Le paludisme dans les pays en développement

Le paludisme est une maladie infectieuse qui se transmet par des parasites transportés par des moustiques. La façon la plus courante de contracter le paludisme est de se faire piquer par un moustique infecté.

La maladie peut rapidement devenir mortelle, souvent dans les 24 à 48 heures. Les femmes enceintes et les enfants sont particulièrement vulnérables.

En 2015, on recensait dans le monde environ 212 millions de cas de paludisme, ayant entrainé   429,000 décès. En Afrique, les enfants et les femmes enceintes  représentent la majorité de ces cas.

Les personnes qui vivent en Afrique subsaharienne sont les plus touchés par le paludisme, et déclarant la vaste majorité des décès en 2015. Les personnes vivant dans des endroits reculés sont aussi plus à risque.

Le paludisme est une maladie évitable et soignable.

Réduire le taux de nouveaux cas

Entre 2000 et 2015, les efforts de la communauté internationale ont permis de réduire de 21 p. 100 le taux de nouveaux cas de paludisme chez les populations à risque. Durant la même période, le taux de mortalité lié au paludisme chez les populations à risque a également chuté de 60 p. 100 mondialement et de 65 p. 100 chez les enfants de moins de cinq ans.

En 2015 près de 100 pays et territoires présentaient des taux élevés d’infection paludéenne. D’après l’Organisation mondiale de la santé 10 pays sont en mesure d’éradiquer le paludisme d’ici 2020. Vingt autres pays sont sur le point d’y arriver aussi.

Le Canada concentre ses efforts sur la prévention, le diagnostic et le traitement efficace du paludisme, en particulier chez les populations vulnérables.

Le Canada collabore avec des partenaires clés pour prévenir et traiter le paludisme.

Le Fonds mondial

Le Fonds mondial de lutte contre le sida, la tuberculose et le paludisme, une institution internationale de financement qui verse des fonds à des programmes axés sur la prévention et le traitement de ces trois maladies.

Le Canada a versé 2,9 milliards de dollars au Fonds mondial depuis sa création, ceci comprenant une contribution de 804 millions de dollars pour la période de 2017 à 2019.

Depuis 2002, avec le soutien du Canada et d’autres donateurs internationaux, les programmes recevant l’appui du Fonds mondial ont distribué 713 millions de moustiquaires imprégnées d’insecticides. Le Fonds mondial a aussi traité 582 millions de personnes souffrant de paludisme.

Programme d’élargissement de l’accès rapide

Le Programme d’élargissement de l’accès rapide de l’Organisation mondiale de la santé aide la République démocratique du Congo, le Malawi, le Mozambique, le Niger et le Nigéria.
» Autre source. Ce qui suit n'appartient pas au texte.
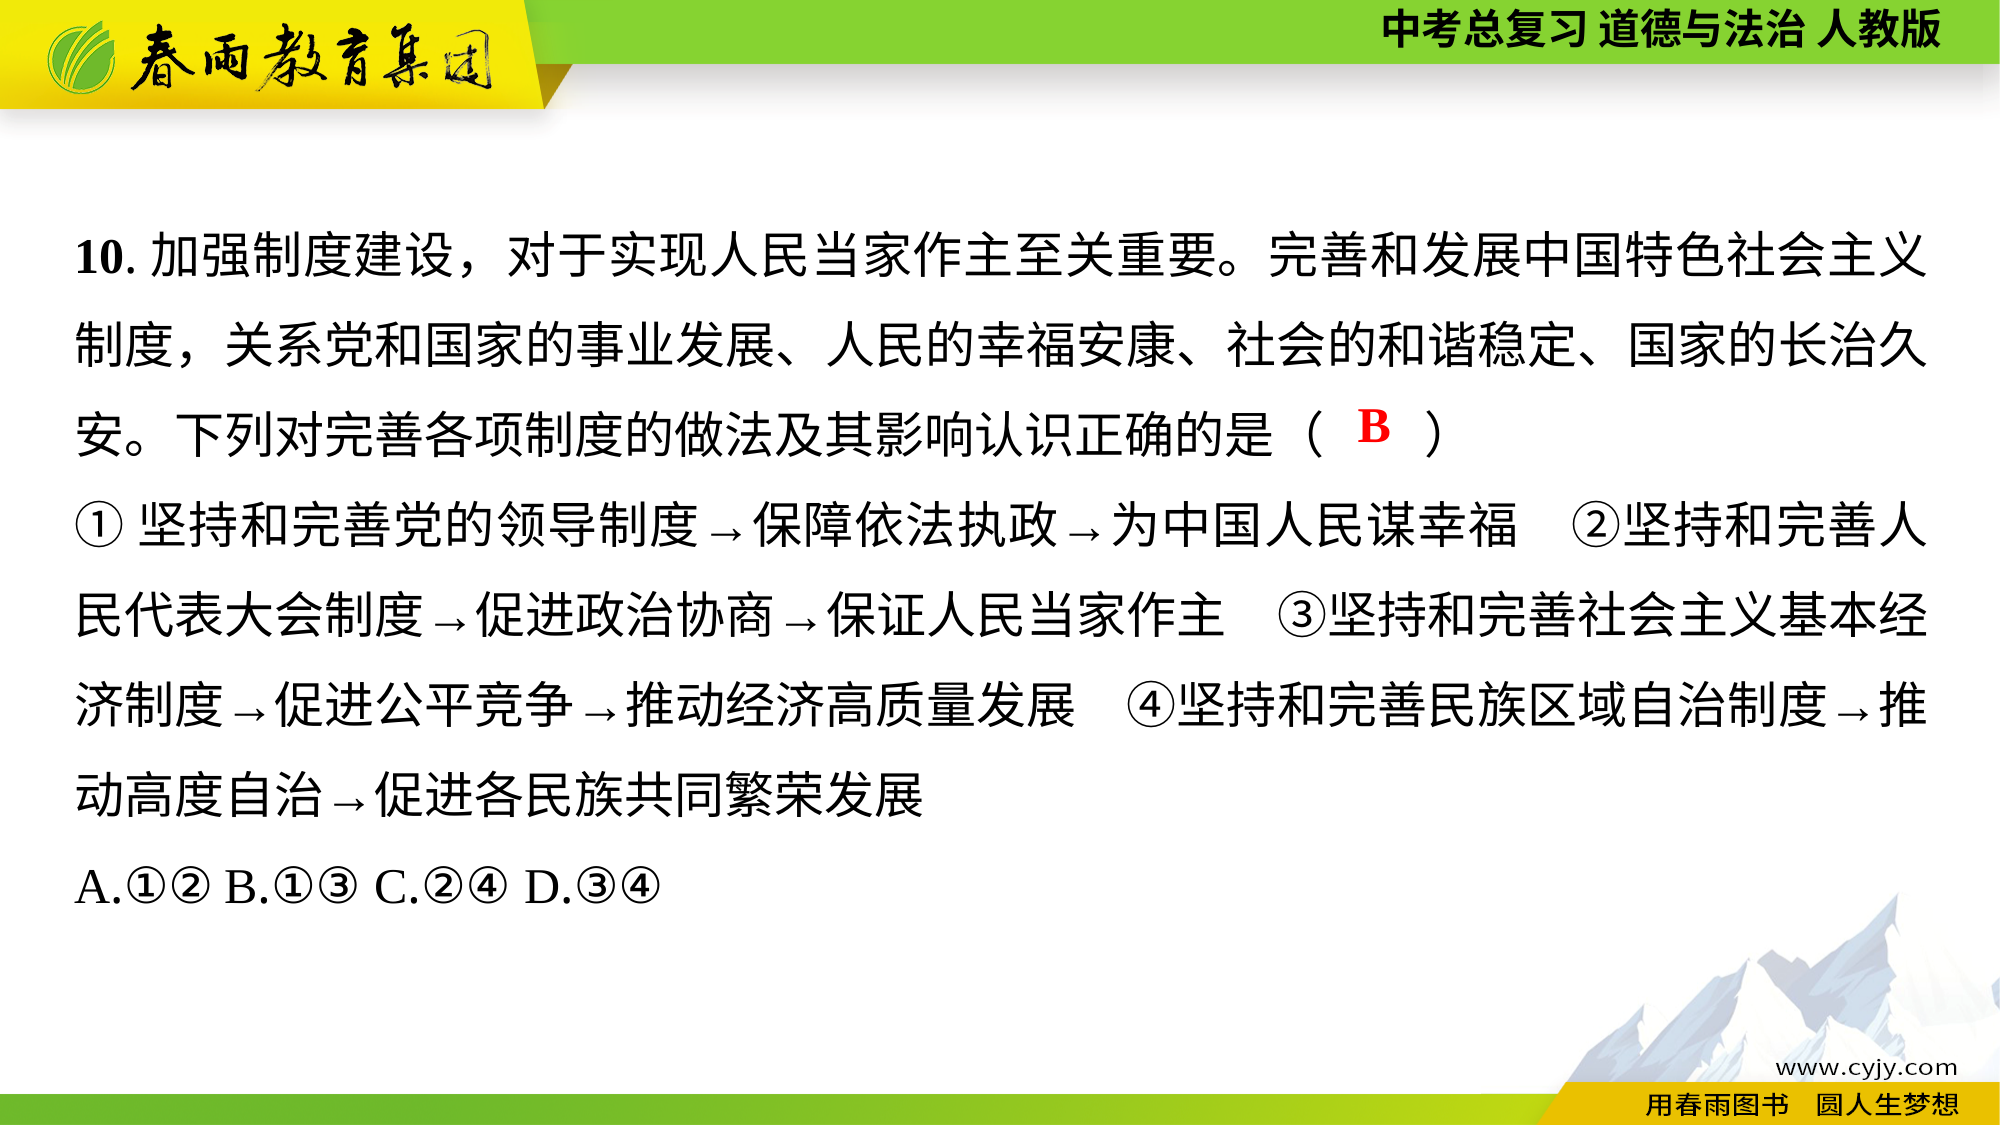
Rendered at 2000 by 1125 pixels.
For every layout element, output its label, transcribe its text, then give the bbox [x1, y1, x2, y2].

text_box B [1342, 385, 1406, 460]
list 10.加强制度建设，对于实现人民当家作主至关重要。完善和发展中国特色社会主义制度，关系党和国家的事业发展、人民的幸福安康、社会的和谐稳定、国家的长治久安。下列对完善各项制度的做法及其影响认识正确的是（ ） ①坚持和完善党的领导制度→保障依法执政→为中国人民谋幸福 ②坚持和完善人民代表大会制度→促进政治协商→保证人民当家作主 ③坚持和完善社会主义基本经济制度→促进公平竞争→推动经济高质量发展 ④坚持和完善民族区域自治制度→推动高度自治→促进各民族共同繁荣发展 A.①② B.①③ C.②④ D.③④ [59, 186, 1944, 917]
picture [0, 0, 2000, 1125]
Tous collaborent afin de réduire les taux de mortalité infantile en offrant, au sein de leurs collectivités, des services de diagnostic et de traitement du paludisme, de la pneumonie et de la diarrhée.

De 2012 à 2015, grâce à ce Programme, les actions suivantes ont été menées:

Gavi, l’Alliance du vaccin

Gavi, l’Alliance mondiale pour les vaccins et la vaccination est un partenariat mondial en matière de santé destiné à introduire de vaccins nouveaux ou sous-utilisés dans les pays les plus pauvres de la planète.

Le Canada s’est engagé à verser 500 millions de dollars à Gavi pour la période comprise entre 2016-2020 et a fourni à ce jour plus d’un milliard de dollars d’aide.

Gavi appui le projet pilote de vaccins antipaludiques de l’Organisation mondiale de la santé visant à fournir des renseignements concrets du terrain sur le vaccin contre le paludisme RTS,S élaboré par GlaxoSmithKline, avec le soutien de la Fondation Bill & Melinda Gates. Ces projets pilotes réuniront les preuves permettant de déterminer la meilleure façon de mettre en œuvre la vaccination en Afrique. Le vaccin peut sauver des vies grâce à la prévention du paludisme.

Traitement antipaludique efficace

En outre, grâce au soutien du Canada, le traitement antipaludique le plus efficace, soit la thérapie combinée à base d’artémisinine ou ACT, et des tests de dépistage rapide sont offerts aux malades dans leur propre collectivité, là où les besoins sont les plus criants.

La formation offerte aux travailleurs de la santé constitue un autre volet important de l’initiative. Elle leur permet d’apprendre à déceler et à traiter le paludisme ainsi que la pneumonie et la diarrhée, les deux autres grandes causes de mortalité chez les enfants de moins de cinq ans.